Упомянутое затмение солнца, увековеченное на двух картинах А.М. Васнецова, в «Охранной грамоте» Пастернака (ч. III, гл. 7)[148], в грандиозном «Затмении» Лозина-Лозинского («Но в час безумия и всенародных бедствий, / Как грусть прозрения и знаменье последствий, / На землю падают с небес напоминанья…») и т. д., произошло 8 августа – но, поскольку газеты широко объявляли о нем заранее, получило своеобразный статус отсроченного предвестия: этим объясняется аберрация тех мемуаристов, которые описывают его в ряду предвоенных знамений[149]. В обстановке начавшейся войны провинциальной прессе приходилось загодя прилагать усилия, чтобы затмение (некстати названное «русским», так как его полоса проходила по западным губерниям России, Крыму и Армении) не порождало пораженческих настроений[150], а таврический губернатор Н.Н. Лавриновский распорядился расклеить на улицах Феодосии, куда съехались наблюдать затмение ученые со всего мира[151], специальное объявление: «Предупреждаю, что затмение есть явление обычное и отнюдь не должно быть истолковано как предзнаменование каких-либо чрезвычайных событий в связи с наступившими военными временами»[152].
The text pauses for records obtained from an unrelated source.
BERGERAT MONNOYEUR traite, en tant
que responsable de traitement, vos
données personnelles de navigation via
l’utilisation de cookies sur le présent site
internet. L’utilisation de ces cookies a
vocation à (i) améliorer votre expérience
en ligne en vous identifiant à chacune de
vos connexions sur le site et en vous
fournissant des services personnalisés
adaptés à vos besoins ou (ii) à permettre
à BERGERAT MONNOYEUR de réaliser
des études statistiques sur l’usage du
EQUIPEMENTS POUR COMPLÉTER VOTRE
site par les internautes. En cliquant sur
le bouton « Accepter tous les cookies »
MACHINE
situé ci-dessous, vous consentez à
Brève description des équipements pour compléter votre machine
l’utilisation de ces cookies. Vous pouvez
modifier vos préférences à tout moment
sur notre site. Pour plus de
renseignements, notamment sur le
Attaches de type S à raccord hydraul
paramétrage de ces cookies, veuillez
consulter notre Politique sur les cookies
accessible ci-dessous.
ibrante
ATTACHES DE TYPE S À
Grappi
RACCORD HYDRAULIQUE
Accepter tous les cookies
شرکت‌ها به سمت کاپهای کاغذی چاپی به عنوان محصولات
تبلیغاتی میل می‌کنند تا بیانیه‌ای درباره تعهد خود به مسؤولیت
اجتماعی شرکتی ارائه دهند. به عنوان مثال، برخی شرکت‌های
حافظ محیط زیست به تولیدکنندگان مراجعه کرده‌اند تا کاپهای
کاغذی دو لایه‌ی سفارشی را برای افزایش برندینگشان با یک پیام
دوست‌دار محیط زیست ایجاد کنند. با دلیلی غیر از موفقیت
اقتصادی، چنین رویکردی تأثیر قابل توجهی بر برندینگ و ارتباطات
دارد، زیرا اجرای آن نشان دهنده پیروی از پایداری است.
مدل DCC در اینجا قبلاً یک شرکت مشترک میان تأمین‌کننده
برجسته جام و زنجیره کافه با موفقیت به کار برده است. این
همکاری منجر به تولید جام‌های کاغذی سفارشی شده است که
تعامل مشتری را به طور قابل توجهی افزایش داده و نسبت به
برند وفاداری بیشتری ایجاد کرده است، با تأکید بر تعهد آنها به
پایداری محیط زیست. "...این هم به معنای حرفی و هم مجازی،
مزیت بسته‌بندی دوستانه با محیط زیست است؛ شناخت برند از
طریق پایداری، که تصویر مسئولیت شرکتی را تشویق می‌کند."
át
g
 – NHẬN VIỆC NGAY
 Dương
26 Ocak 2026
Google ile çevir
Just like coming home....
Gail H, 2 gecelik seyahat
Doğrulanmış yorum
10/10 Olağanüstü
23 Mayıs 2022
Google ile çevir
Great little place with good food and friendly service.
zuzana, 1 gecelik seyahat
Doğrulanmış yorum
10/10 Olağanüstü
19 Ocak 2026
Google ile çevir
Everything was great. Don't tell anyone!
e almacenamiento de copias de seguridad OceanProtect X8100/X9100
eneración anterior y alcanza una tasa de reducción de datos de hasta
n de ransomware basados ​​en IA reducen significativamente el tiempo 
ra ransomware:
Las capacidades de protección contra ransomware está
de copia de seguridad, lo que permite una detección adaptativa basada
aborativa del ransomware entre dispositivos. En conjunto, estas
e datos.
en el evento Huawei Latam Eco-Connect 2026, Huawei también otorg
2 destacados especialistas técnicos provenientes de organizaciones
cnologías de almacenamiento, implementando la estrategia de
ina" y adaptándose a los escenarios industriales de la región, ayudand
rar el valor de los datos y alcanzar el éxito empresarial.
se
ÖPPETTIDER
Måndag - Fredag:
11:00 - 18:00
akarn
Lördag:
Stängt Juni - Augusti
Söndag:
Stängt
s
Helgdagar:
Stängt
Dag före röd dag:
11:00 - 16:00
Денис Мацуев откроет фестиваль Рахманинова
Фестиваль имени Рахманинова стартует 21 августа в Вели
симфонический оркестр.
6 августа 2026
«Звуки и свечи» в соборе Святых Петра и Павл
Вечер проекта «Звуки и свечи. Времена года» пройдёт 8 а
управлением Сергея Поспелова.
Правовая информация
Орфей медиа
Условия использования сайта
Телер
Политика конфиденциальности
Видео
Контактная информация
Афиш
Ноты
Среди других астрономических явлений тех месяцев – обильные метеорные дожди («они пересекали небо во всех направлениях, катились огненным потоком и невольно наводили на мысль о „знамении небесном“»)[153] и комета Делавана, «la comète de la guerre», которую Пяст и Кульбин высматривали в сентябрьском небе Куоккалы[154]. Природа и ее хроникеры словно бы методично воспроизводят список казней египетских: перед войной Кавказ, Бессарабия и Украина жестоко пострадали от ураганов[155] и от небывалого нашествия мышей[156], над Петербургской губернией пронеслись тучи стрекоз[157], в Житомире выпал кровавый дождь[158]. Но, безусловно, главным элементом в мифологии военных предвестий стали горящие леса, и «Обезьяна» Ходасевича – по слову В.В. Вейдле, «лучший памятник тому июлю, началу войны, через пять лет белыми стихами ему воздвигнутый»[159] – недаром начинается и заканчивается ими.
Необычно теплая погода, наблюдавшаяся с первых недель 1914 года (в феврале температура побила сорокалетний рекорд), весной вызвала наводнения, а к лету – тяжелейшую засуху. По всей России устраивались крестьянские молебны о дожде: там, где закоренелый горожанин А.В. Чаянов любуется архаической атмосферой («Нравы и обычаи жителей здешних, уклад их жизни еще не вышли из XVII века. Каждую неделю здесь проходят чудотворные иконы, звон колокольный почти не смолкает, а лесные пожары застлали все какой-то сказочной лазоревой дымкой»[160]), более проницательный Есенин улавливает отчаяние («Заглушила засýха засевки, / Сохнет рожь, и не всходят овсы. / На молебен с хоругвями девки / Потащились в комлях полосы…»). К концу июня лесные и торфяные пожары обратились в национальное бедствие, охватившее огромную территорию от балтийских губерний до Дальнего Востока – впрочем, так же, пусть и в заметно меньших масштабах, обстояло дело и в 1911, и в 1912 годах[161]. 2 июля Горький писал сыну из поселка Мустамяки на Карельском перешейке:
Лето – отвратительное, дикая жара, в двадцати губерниях – лесные пожары. Недавно был лесной пожар в трех верстах от деревни, где я живу, выгорело 5 тысяч десятин, целую неделю стоял густой дым, дышать нечем. А около станции – за 6 верст от дома, где я живу, – и сейчас горит торфяное болото.
В Шлиссельбуржском уезде пожар так разыгрался, что возникло опасение, как бы не взорвались пороховые заводы и пироксилиновый, – случись это – Петербург разрушило бы взрывом. Посылали гасить пожар два батальона сапер да 800 рабочих, – в общем это около трех тысяч человек, они работали четверо суток почти по двадцать часов в сутки, прорубили три просеки шириною в 6 сажен и длиной – в общем – до 30 верст, а по просекам – канавы в четыре аршина глубиной – гигантский труд! Много людей было ушиблено падавшими деревьями, несколько – убито.